In the inequality proof below, which inequality does Solution 1 apply before taking the nth power of both sides?

------ Extract to read

Proof of a (simple?) inequality $x^n \geq \prod\limits_{i=1}^n (x+k_i)$
Solution 1:
The AM-GM inequality gives us $$\prod_i (x+k_i)^{1/n} \leq {1\over n}\sum_i (x+k_i)=x.$$ Now take the $n$th power of both sides.
Solution 2:
We can show it by induction: for $n=2$, we have for $a+b=0$: $x^2-(x+a)(x+b)=-(a+b)x-ab=-ab\geq 0$, since $ab\leq 0$. We assume that the result is true for $n$. Let $(k_1,\ldots,k_{n+1})$ such that $\sum_{j=1}^{n+1}k_j=0$. We can assume that $k_nk_{n+1}\leq 0$. We put $k_j'=k_j$ if $j\leq n-1$, and $k_n'=k_n+k_{n+1}$. We get by induction hypothesis $$x^n\geq \prod_{j=1}^n(x+k_j')=(x+k_n+k_{n+1})\prod_{j=1}^{n-1}(x+k_j),$$ so $$x^{n+1}\geq x(x+k_n+k_{n+1})\prod_{j=1}^{n-1}(x+k_j),$$ and we have to show that $x(x+k_n+k_{n+1})\geq (x+k_n)(x+k_{n+1})$, since $\prod_{j=1}^{n-1}(x+k_j)\geq 0$. But \begin{align*} x(x+k_n+k_{n+1})-(x+k_n)(x+k_{n+1})&=x(k_n+k_{n+1})-xk_{n+1}-xk_n-k_nk_{n+1}\\ &=-k_nk_{n+1}\geq 0. \end{align*}

------------
------ Entries

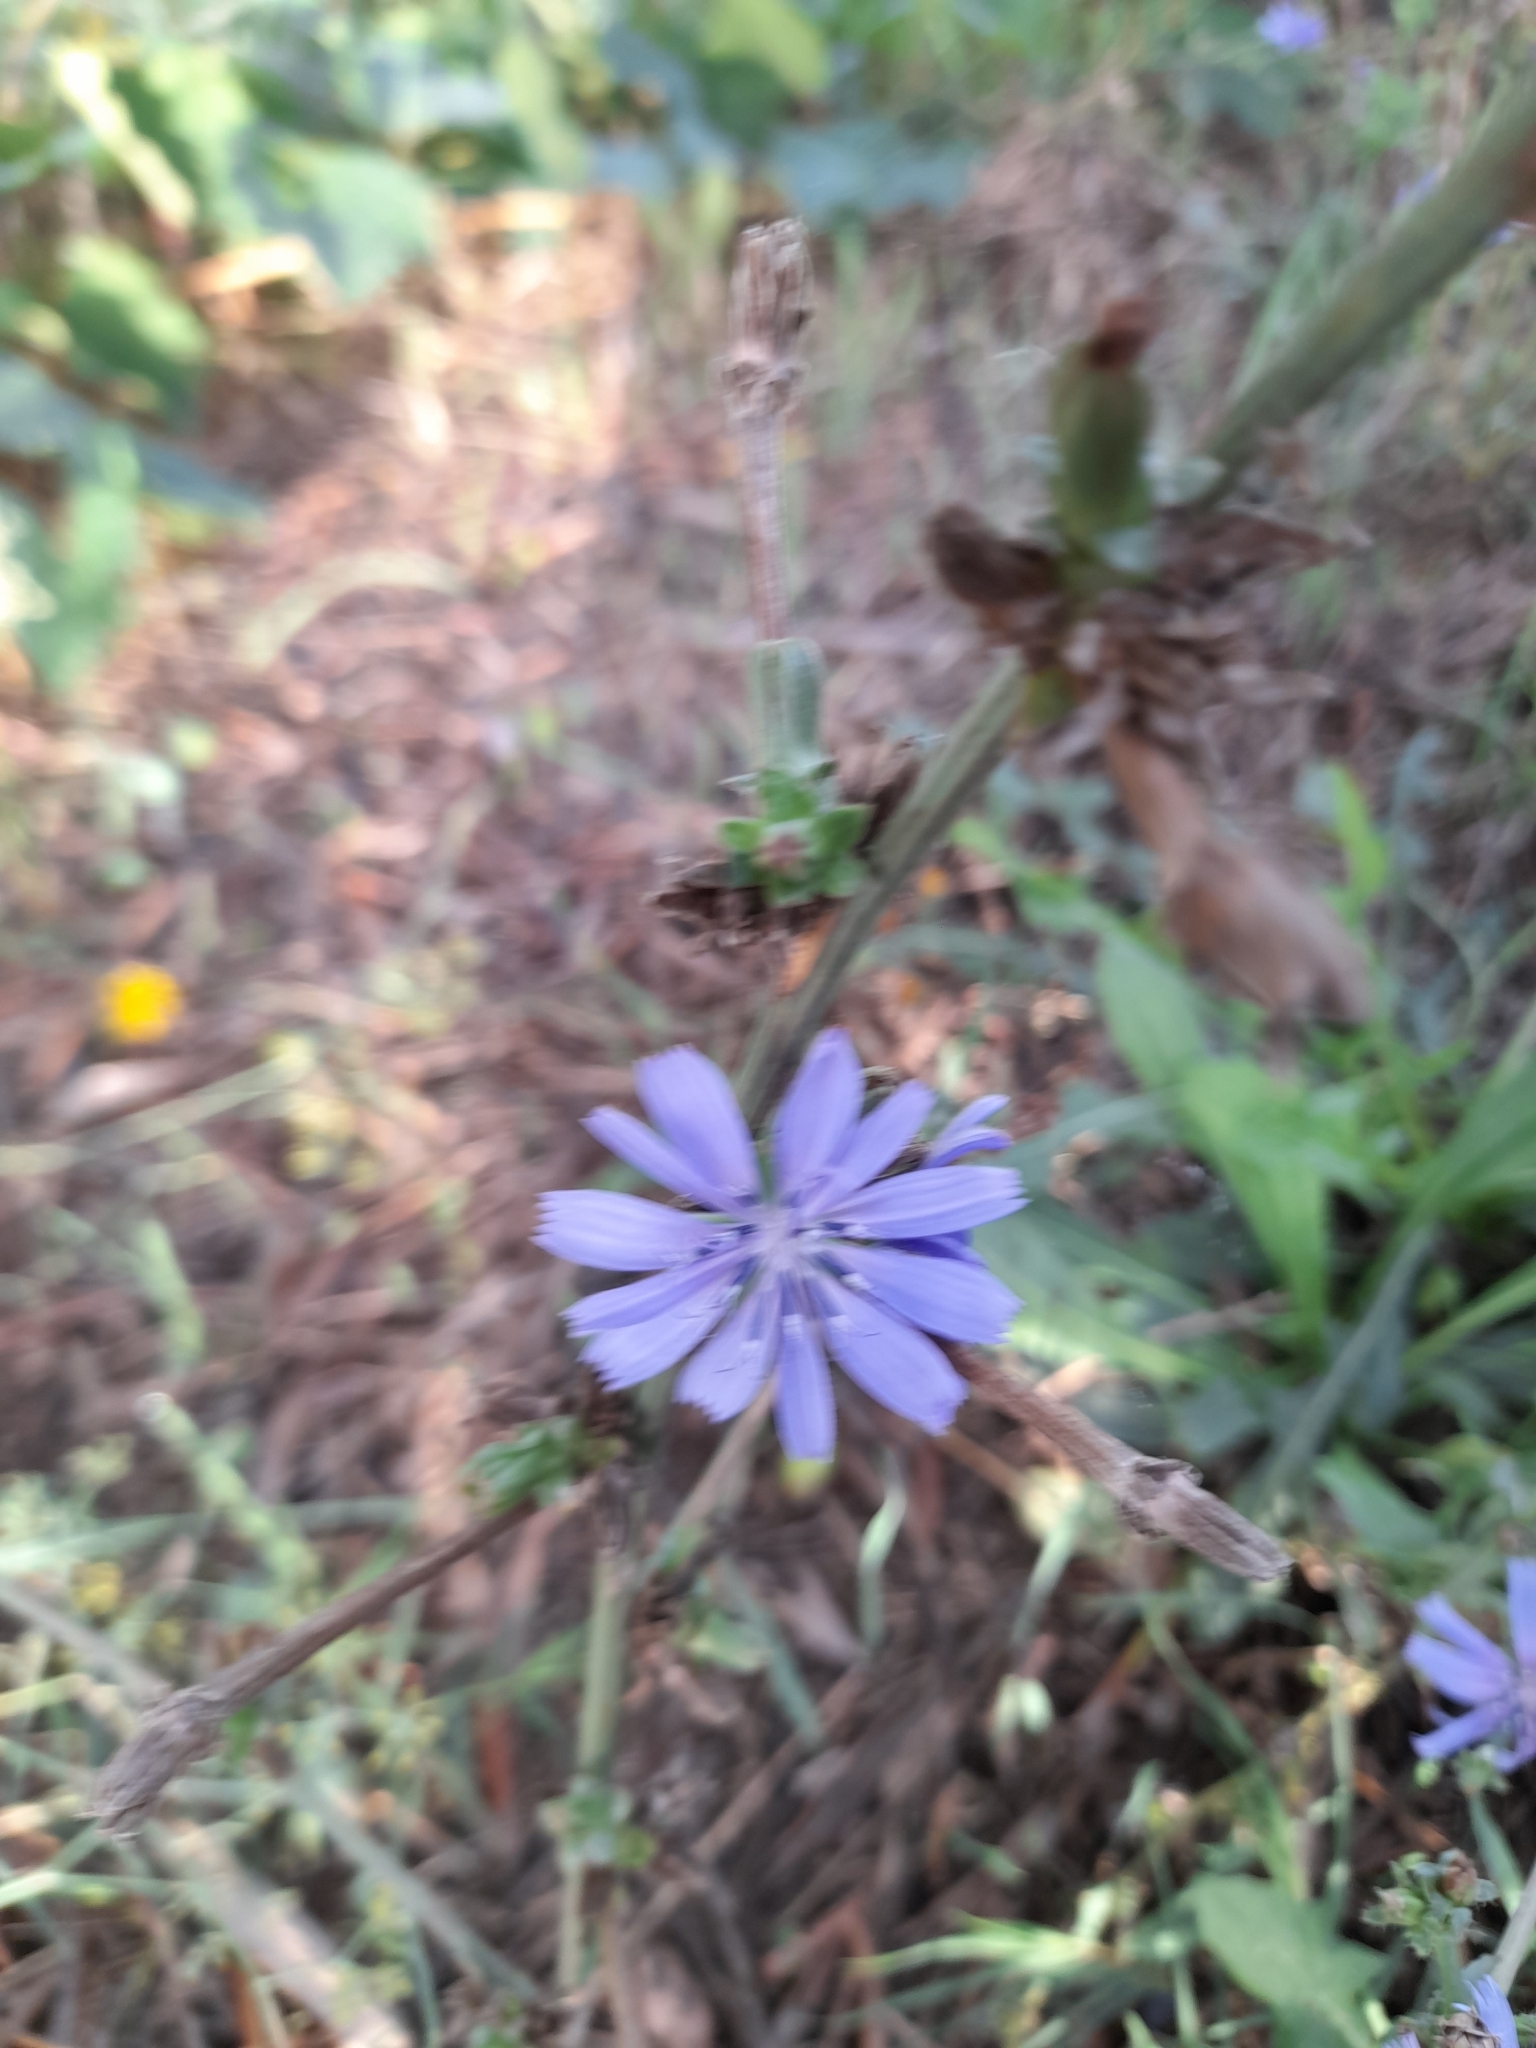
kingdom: Plantae
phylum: Tracheophyta
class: Magnoliopsida
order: Asterales
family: Asteraceae
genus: Cichorium
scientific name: Cichorium intybus
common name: Chicory
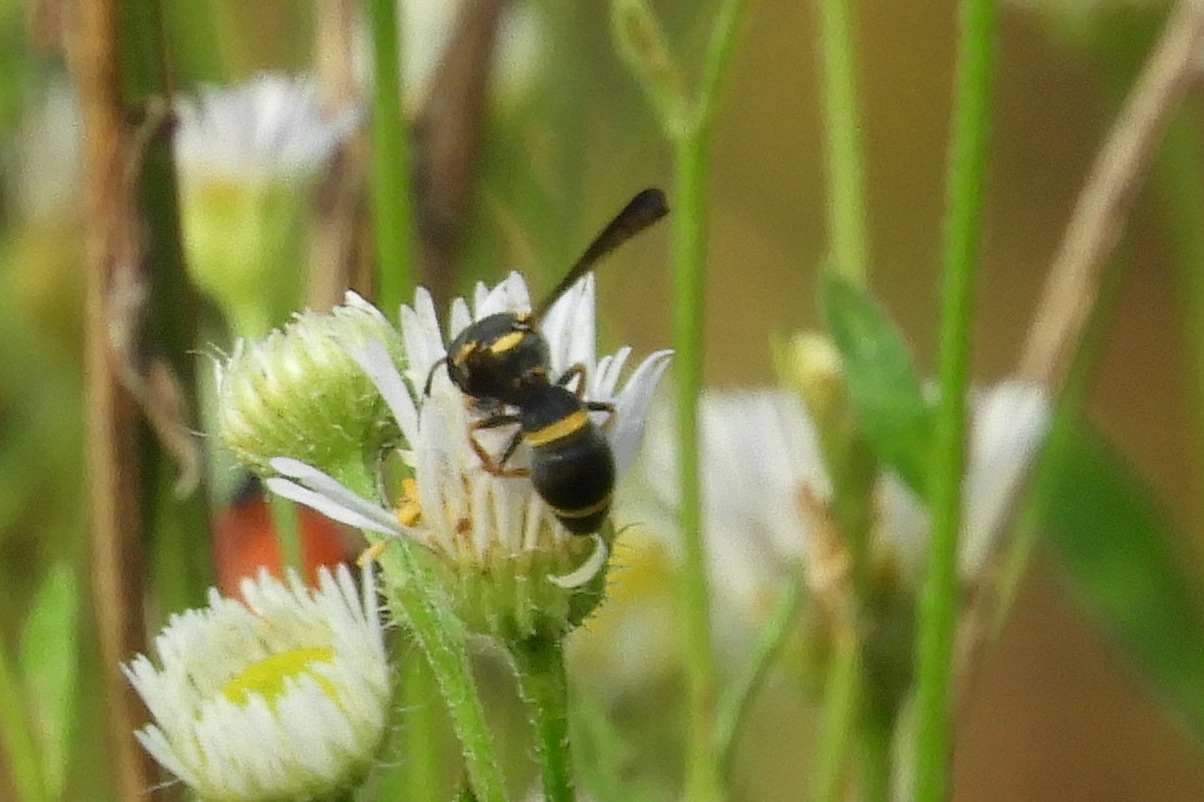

------------

▸ **Solution for this problem**
The AM-GM inequality.